━━━━━ 提供された文章 ━━━━━

生まれはドイツ、世界各国で開催されているというこの研修は、真っ暗闇の環境の中でメンバーが一緒に作業をするという内容。
実際には視覚障害者の方がスタッフとして対応します。
視覚を失った環境の中でコミュニケーションをするにあたり、お互いが助け合うことや状況の把握のために自分から働きかけることの重要性に気づくのだそうです。新入社員研修だけでなく、チームビルディングや管理職向けの研修としても導入されています。
※参考:
ダイアローグ・ジャパン・ソサエティ
2)社長と新入社員の仲を深める研修
株式会社ラクーンでは、『社長と行く!ダーツの旅』として、社員と1泊2日の旅を行っています。社長とともに旅をし、新入社員との仲を深め、役職などにかかわらず自分の意見を言えるようにすること、会社の価値観を理解してもらうことを目的として実施しています。
※参考:
ラクーン、新入社員研修の一環で『社長と行く!ダーツの旅』を2018年度も実施
同じように社長と新入社員の仲を深める研修例として「社長のかばん持ち制度」があります。
面白法人カヤック、株式会社武蔵野、GMOインターネットなどで実施されているこの研修は、1日社長のかばん持ちを体験し、社長が考えていることや言動を直接吸収する機会として活用されています。
社長についてまわるだけでなく、自ら企画を社長にプレゼンしたり、現場の社員が参加できない重要な会議に参加できたりなど、新入社員にとっても刺激的な研修となります。
3)団結力を高める「チャンバラ合戦」研修
以前、
こちらの記事でもご紹介したことがあるチャンバラ合戦。新入社員研修として取り入れられることも多いそうです。
初対面でも盛り上がり、嫌でもコミュニケーションをとることになるこの研修は、新入社員のチームビルディング研修としてピッタリの内容です。

━━━━━

課題の内容:
新入社員研修の文章で、「生まれはドイツ、世界各国で開」から始まり「ても刺激的な研修となります。」で終わる部分を、「社長」を「代表取締役」に入れ替えて書き直してもらえますか?

━━━━━ 表示データ ━━━━━

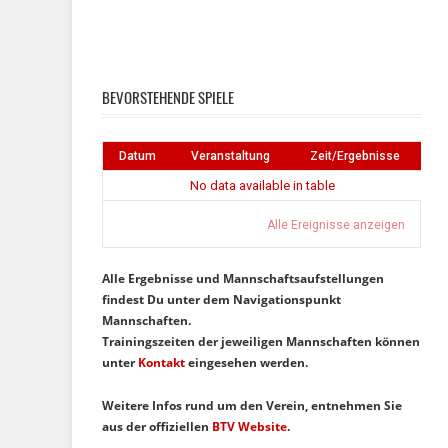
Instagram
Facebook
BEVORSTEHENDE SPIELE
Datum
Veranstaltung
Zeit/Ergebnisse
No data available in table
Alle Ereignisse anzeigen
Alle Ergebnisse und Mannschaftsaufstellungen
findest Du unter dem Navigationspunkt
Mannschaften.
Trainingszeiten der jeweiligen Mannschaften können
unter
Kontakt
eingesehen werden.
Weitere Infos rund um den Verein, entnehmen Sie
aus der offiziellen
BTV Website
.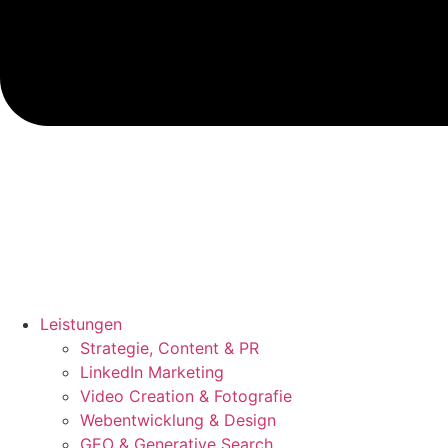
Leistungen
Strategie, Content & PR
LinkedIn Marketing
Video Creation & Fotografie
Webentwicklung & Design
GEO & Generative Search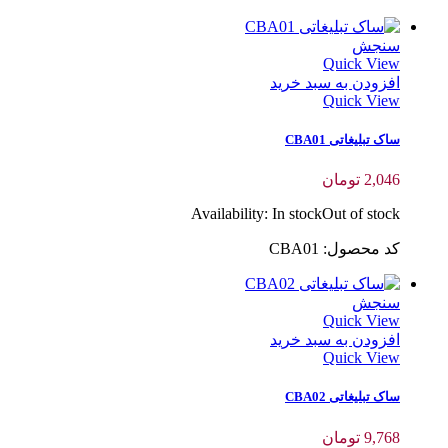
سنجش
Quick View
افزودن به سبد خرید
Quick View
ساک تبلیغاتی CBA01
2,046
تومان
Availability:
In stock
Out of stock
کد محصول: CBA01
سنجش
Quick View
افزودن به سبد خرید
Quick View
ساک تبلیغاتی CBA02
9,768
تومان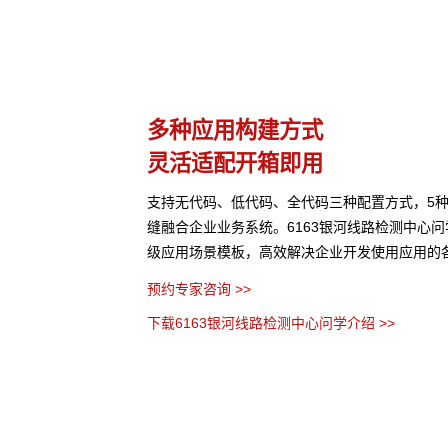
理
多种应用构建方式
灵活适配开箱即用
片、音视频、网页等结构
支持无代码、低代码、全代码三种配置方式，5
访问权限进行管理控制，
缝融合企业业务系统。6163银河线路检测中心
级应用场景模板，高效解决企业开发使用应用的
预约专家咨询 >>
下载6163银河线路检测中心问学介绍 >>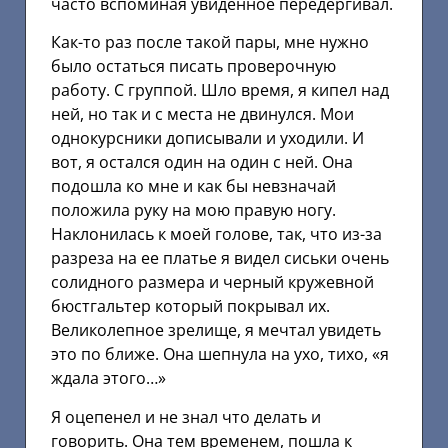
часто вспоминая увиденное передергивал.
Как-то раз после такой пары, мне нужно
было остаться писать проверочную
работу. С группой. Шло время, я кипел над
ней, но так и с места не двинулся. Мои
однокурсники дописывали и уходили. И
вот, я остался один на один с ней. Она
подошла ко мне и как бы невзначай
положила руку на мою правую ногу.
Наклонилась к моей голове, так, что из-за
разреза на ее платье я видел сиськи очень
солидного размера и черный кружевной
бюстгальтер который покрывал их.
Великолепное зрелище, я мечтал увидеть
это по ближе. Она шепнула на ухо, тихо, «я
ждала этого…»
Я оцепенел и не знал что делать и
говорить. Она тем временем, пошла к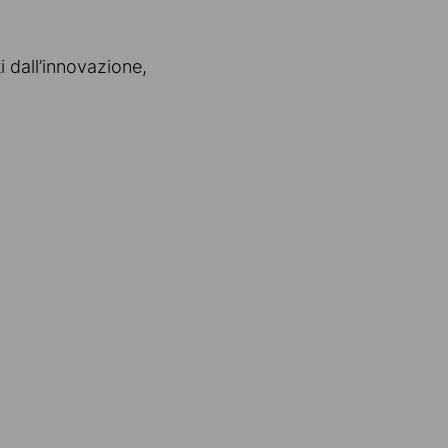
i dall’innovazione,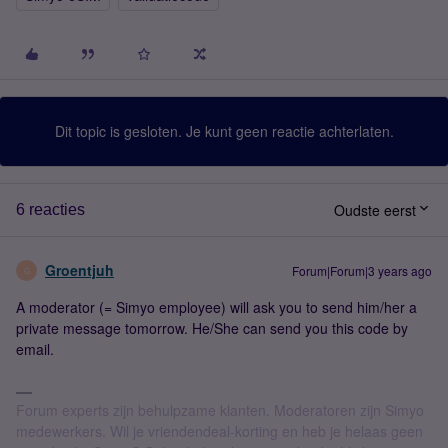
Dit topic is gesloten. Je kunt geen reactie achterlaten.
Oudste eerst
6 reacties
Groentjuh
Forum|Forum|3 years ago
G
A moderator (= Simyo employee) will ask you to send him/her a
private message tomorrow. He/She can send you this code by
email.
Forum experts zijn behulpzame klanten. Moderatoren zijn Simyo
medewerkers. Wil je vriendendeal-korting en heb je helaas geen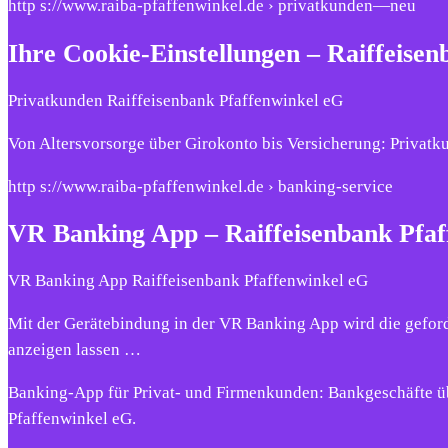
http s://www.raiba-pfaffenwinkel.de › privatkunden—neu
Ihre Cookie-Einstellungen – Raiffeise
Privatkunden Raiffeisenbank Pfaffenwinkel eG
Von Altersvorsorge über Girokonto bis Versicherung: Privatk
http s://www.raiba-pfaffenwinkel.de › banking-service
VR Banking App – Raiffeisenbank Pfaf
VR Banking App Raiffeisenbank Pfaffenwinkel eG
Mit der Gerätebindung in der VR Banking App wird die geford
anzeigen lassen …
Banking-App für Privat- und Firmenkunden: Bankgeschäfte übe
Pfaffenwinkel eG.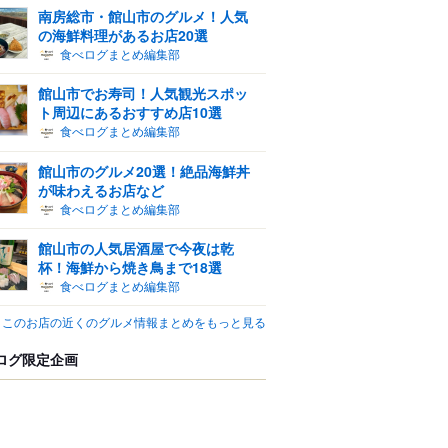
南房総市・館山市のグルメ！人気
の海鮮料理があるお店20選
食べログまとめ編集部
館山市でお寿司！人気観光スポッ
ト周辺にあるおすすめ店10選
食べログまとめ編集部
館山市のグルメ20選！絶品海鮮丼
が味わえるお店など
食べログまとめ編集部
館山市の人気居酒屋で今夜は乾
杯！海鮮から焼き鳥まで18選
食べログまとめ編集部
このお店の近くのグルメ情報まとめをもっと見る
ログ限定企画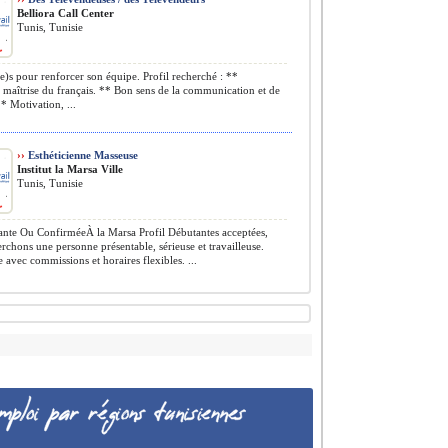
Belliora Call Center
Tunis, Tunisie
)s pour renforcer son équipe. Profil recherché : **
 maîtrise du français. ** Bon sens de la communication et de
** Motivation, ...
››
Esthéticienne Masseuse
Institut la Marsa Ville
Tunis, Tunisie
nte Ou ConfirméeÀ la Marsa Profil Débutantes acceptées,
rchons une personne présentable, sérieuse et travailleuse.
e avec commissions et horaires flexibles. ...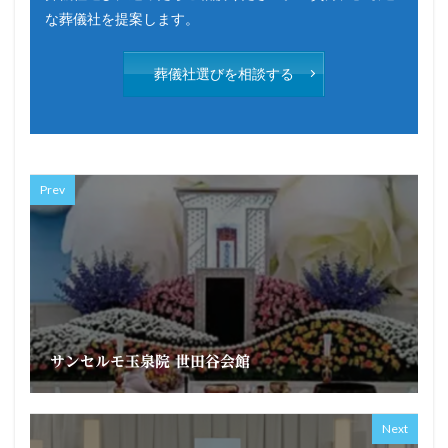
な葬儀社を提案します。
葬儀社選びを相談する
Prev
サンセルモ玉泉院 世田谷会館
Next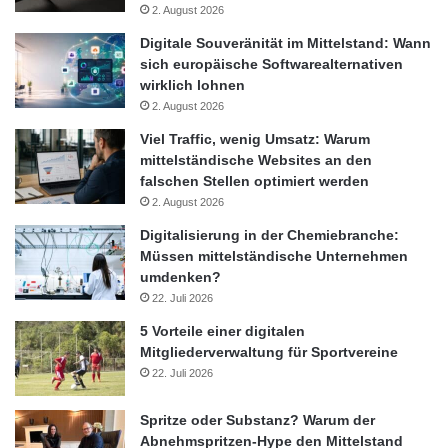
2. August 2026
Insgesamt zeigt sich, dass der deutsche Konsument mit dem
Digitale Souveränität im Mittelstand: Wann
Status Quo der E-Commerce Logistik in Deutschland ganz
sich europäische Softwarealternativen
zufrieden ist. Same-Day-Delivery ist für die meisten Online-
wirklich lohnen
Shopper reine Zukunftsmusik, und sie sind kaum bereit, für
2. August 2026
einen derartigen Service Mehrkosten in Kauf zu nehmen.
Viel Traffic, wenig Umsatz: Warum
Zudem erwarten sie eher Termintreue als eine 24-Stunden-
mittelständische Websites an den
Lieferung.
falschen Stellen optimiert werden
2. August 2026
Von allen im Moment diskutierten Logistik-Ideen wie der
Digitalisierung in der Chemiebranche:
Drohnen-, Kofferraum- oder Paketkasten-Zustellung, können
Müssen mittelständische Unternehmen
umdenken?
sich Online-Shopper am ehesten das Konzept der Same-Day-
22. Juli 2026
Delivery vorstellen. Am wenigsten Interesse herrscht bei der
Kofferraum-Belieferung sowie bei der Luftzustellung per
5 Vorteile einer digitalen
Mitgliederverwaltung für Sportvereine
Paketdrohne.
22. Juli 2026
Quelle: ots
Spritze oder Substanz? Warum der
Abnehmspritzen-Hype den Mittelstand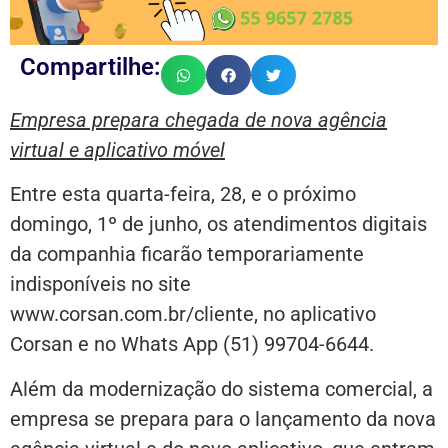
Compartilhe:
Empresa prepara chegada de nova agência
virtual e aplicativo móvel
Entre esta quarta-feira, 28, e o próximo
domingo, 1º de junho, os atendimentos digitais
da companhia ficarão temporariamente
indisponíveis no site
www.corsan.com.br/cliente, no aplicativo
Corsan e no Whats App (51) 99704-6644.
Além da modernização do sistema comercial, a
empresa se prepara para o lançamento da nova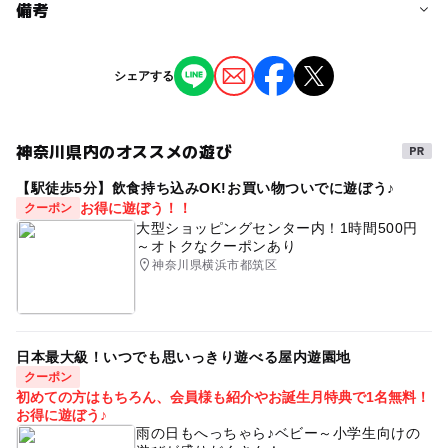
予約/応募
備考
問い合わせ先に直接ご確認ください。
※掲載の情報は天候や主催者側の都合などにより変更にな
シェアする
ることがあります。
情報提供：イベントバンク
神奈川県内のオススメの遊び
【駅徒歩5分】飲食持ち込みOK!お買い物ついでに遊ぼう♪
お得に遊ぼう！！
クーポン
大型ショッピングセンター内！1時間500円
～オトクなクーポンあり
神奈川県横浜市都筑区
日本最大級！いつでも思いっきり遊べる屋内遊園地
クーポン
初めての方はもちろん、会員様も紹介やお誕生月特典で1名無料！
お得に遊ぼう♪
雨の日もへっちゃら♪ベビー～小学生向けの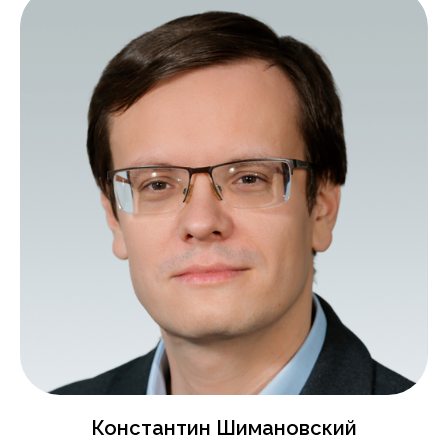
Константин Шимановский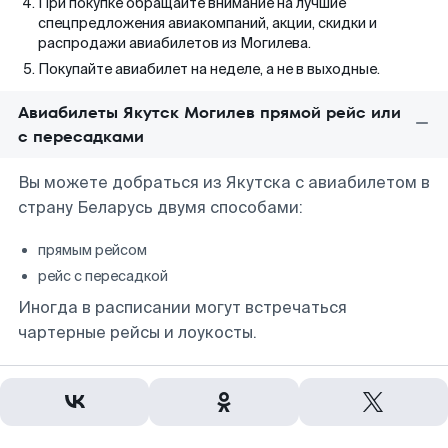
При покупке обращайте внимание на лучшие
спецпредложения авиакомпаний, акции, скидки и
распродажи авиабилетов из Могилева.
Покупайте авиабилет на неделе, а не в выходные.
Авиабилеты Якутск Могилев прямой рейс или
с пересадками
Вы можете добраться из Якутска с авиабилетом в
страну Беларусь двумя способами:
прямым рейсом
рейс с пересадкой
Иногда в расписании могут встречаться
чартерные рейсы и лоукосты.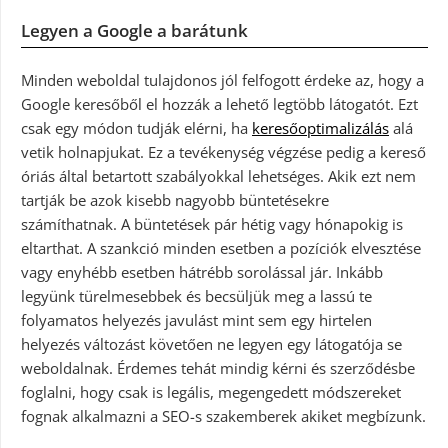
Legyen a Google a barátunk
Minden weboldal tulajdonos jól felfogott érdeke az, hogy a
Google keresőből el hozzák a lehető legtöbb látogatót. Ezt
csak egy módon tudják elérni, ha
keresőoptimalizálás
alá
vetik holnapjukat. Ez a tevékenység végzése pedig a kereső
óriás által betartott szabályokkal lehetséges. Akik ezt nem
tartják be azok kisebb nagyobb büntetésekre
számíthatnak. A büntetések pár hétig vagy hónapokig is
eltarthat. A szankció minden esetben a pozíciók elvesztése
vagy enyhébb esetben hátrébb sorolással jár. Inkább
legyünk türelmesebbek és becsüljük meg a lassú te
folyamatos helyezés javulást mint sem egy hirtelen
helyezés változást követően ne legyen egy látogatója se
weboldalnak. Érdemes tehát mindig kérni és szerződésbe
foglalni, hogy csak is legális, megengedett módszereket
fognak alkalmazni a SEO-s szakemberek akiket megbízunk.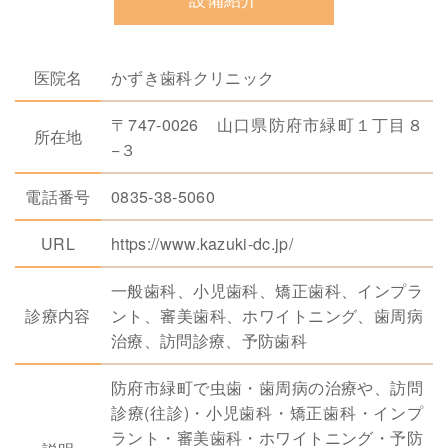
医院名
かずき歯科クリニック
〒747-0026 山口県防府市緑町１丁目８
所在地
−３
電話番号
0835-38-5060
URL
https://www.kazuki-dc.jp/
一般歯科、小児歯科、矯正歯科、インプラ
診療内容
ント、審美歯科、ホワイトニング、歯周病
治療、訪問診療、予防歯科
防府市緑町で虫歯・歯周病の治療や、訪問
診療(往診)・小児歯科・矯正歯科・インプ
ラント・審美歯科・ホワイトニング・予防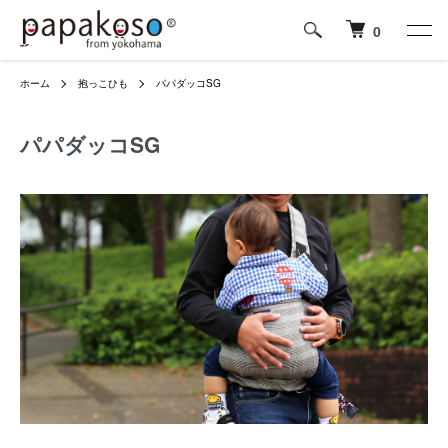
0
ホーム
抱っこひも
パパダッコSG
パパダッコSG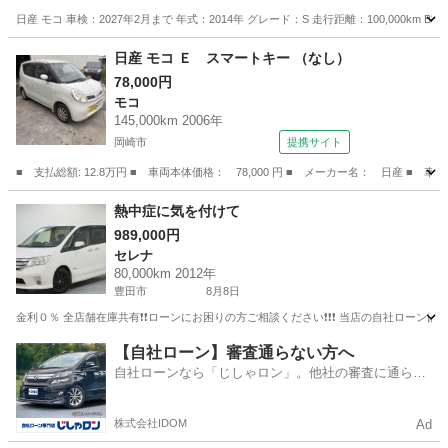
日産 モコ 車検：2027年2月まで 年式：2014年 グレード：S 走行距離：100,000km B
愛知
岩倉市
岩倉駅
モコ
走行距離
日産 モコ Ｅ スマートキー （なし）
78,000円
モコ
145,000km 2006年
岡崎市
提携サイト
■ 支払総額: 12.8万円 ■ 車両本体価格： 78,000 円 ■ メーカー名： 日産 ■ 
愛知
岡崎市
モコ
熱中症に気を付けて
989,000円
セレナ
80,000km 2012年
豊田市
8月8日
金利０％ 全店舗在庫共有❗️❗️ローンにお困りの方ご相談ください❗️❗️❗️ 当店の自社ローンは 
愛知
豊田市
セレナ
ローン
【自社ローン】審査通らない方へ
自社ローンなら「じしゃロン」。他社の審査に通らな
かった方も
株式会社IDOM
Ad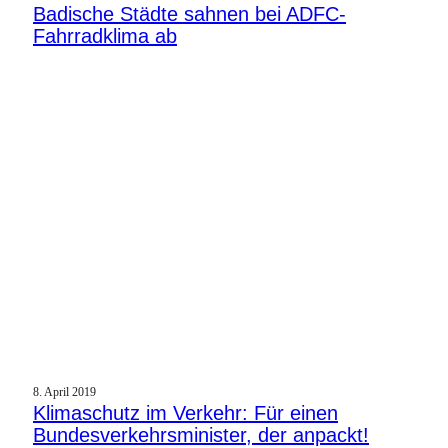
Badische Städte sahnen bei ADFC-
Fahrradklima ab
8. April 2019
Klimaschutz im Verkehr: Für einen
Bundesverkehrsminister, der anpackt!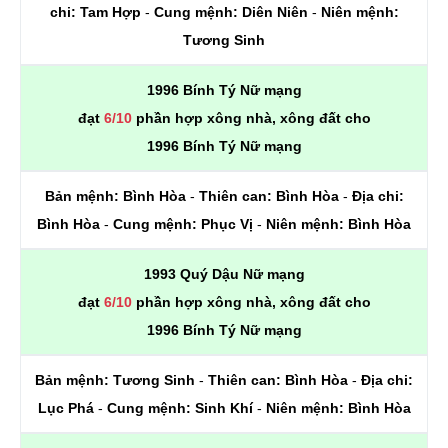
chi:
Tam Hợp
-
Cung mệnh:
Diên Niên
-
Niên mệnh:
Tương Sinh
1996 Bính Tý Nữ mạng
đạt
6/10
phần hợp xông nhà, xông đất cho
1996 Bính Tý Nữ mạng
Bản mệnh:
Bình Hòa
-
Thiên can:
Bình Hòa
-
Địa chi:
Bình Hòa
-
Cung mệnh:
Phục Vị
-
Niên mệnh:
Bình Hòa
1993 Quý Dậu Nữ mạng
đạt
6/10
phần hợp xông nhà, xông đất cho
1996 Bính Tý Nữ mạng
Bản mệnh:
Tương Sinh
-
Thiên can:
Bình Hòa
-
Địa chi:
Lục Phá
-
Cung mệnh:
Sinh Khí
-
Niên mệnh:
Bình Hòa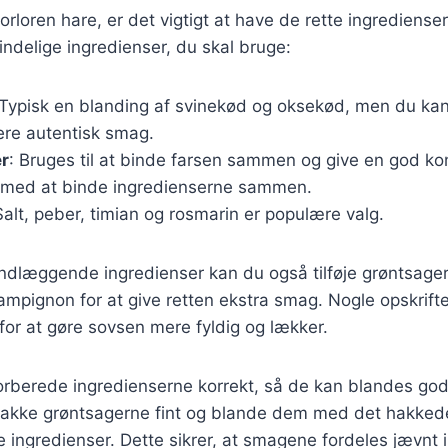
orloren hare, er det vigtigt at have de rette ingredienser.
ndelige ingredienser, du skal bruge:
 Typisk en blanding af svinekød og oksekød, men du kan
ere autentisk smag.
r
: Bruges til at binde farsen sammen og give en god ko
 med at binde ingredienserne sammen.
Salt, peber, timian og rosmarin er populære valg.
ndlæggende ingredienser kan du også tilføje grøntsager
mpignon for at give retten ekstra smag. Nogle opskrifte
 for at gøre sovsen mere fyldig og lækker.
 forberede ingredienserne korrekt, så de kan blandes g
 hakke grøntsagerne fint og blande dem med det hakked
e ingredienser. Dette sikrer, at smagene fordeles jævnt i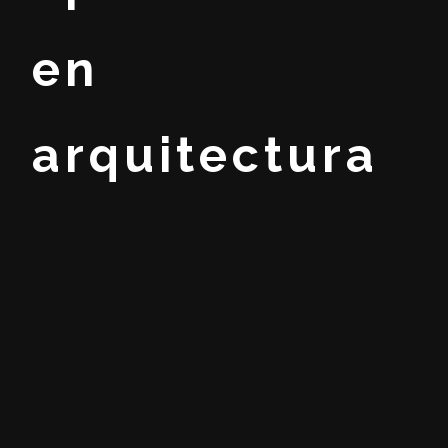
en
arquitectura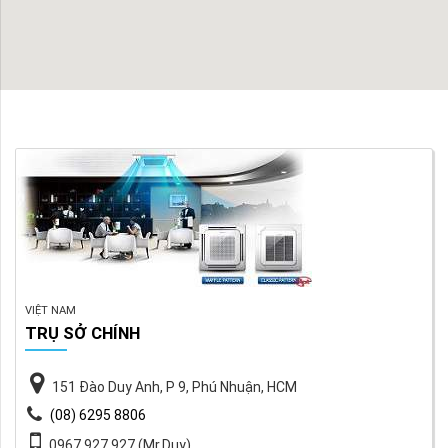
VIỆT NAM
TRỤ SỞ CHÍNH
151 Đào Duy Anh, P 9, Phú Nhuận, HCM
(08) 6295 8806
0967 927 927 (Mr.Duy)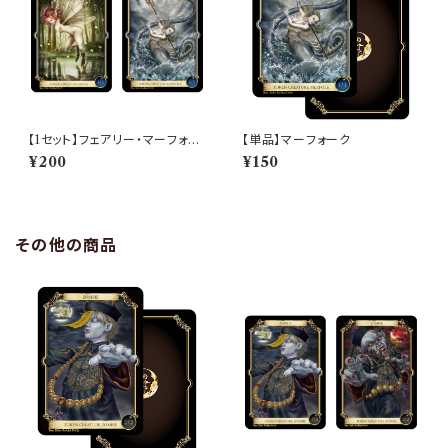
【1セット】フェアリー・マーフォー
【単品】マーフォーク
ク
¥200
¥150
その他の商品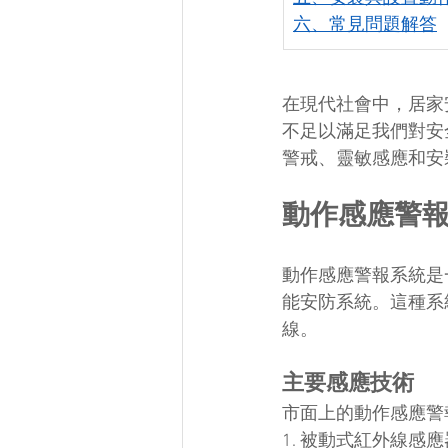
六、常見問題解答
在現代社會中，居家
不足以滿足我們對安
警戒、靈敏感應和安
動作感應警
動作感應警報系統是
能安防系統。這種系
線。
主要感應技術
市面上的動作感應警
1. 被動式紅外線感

━━━━━

課題の結果:
生まれはドイツ、世界各国で開催されているというこの研修は、真っ暗闇の環境の中でメンバーが一緒に作業をするという内容。
実際には視覚障害者の方がスタッフとして対応します。
視覚を失った環境の中でコミュニケーションをするにあたり、お互いが助け合うことや状況の把握のために自分から働きかけることの重要性に気づくのだそうです。新入社員研修だけでなく、チームビルディングや管理職向けの研修としても導入されています。
※参考:
ダイアローグ・ジャパン・ソサエティ
2)代表取締役と新入社員の仲を深める研修
株式会社ラクーンでは、『代表取締役と行く!ダーツの旅』として、社員と1泊2日の旅を行っています。代表取締役とともに旅をし、新入社員との仲を深め、役職などにかかわらず自分の意見を言えるようにすること、会社の価値観を理解してもらうことを目的として実施しています。
※参考:
ラクーン、新入社員研修の一環で『代表取締役と行く!ダーツの旅』を2018年度も実施
同じように代表取締役と新入社員の仲を深める研修例として「代表取締役のかばん持ち制度」があります。
面白法人カヤック、株式会社武蔵野、GMOインターネットなどで実施されているこの研修は、1日代表取締役のかばん持ちを体験し、代表取締役が考えていることや言動を直接吸収する機会として活用されています。
代表取締役についてまわるだけでなく、自ら企画を代表取締役にプレゼンしたり、現場の社員が参加できない重要な会議に参加できたりなど、新入社員にとっても刺激的な研修となります。